Mes grands-parents avaient été des gens aisés et, à leur décès, avaient légué à leurs enfants et petits-enfants de coquettes sommes.
Après avoir fait évaluer le bien par Marc, le notaire, j’avais pris la décision de me servir de mon héritage pour racheter la maison à ma famille.
Personne n’avait souhaité reprendre la maison familiale, trop isolée et trop spacieuse. Pourtant, ces vieilles pierres avaient été témoins de tant d’amour, de joie, de rires d’enfants et de célébrations familiales, de souvenirs insouciants et ensoleillés, que j’avais été incapable d’accepter qu’elles soient entre les mains d’inconnus.
Chaque été, la maison se remplissait à nouveau, mes deux sœurs, mes cousines et mes parents venant profiter du calme et de la mer. La Clocloterie était la villa d’été.
Ma grand-mère s’appelait Clothilde, mon grand-père Claude. Ainsi était donc née la Clocloterie.
Cependant, en dehors de la belle saison et des rares festivités, je passais mon temps seul dans les 324 m² que proposait la maison, sans oublier la cave abondamment garnie de vins et de spiritueux.

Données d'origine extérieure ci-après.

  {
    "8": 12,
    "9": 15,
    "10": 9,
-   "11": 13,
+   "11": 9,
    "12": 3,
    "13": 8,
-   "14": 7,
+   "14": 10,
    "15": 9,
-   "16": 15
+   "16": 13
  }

La porte d’entrée menait à un vaste vestibule, qui s’ouvrait à droite sur la cuisine, véritable cœur de la maison, et à gauche sur le salon de musique, suivi de la bibliothèque. En face, un imposant escalier conduisait à l’étage supérieur.

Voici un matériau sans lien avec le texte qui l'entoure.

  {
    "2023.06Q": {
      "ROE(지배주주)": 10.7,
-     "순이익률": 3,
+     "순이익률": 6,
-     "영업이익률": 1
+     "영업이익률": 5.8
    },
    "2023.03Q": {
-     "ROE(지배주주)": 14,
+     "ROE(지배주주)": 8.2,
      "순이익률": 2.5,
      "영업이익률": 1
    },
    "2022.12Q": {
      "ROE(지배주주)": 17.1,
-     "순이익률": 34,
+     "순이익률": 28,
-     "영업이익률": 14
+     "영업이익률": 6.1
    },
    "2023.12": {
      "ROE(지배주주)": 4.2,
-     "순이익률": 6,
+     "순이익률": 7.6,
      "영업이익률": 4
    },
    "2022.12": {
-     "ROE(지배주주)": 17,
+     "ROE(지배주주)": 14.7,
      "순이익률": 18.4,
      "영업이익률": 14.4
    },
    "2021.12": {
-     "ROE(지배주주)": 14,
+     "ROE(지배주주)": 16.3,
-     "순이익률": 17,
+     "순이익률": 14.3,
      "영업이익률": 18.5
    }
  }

Je n’utilisais aucune des dix chambres. Ces chambres appartenaient à jamais à mes grands-parents, oncles, tantes, sœurs et cousines.
En tant que seul garçon et l’aîné, j’avais le privilège, enfant, de passer mes nuits dans le nichoir.
Il s’agissait des combles, qui avaient été aménagés, pour mon plus grand bonheur.
Près de 100 m2 rien qu’à moi. Des chiens assis, arrangés de manière symétrique entre l’est et l’ouest, inondaient la pièce de lumière. Un gigantesque œil-de-bœuf, à la partie nord, donnait sur le village.
Ma grand-mère se plaisait à peindre et avait, pour mes huit ans, peint une fresque sur le plafond. L’île imaginaire de Peter Pan, avec le bateau pirate, le lagon des sirènes, les tipis indiens. Tout ce qui pouvait bercer mes rêves d’aventurier étriqué.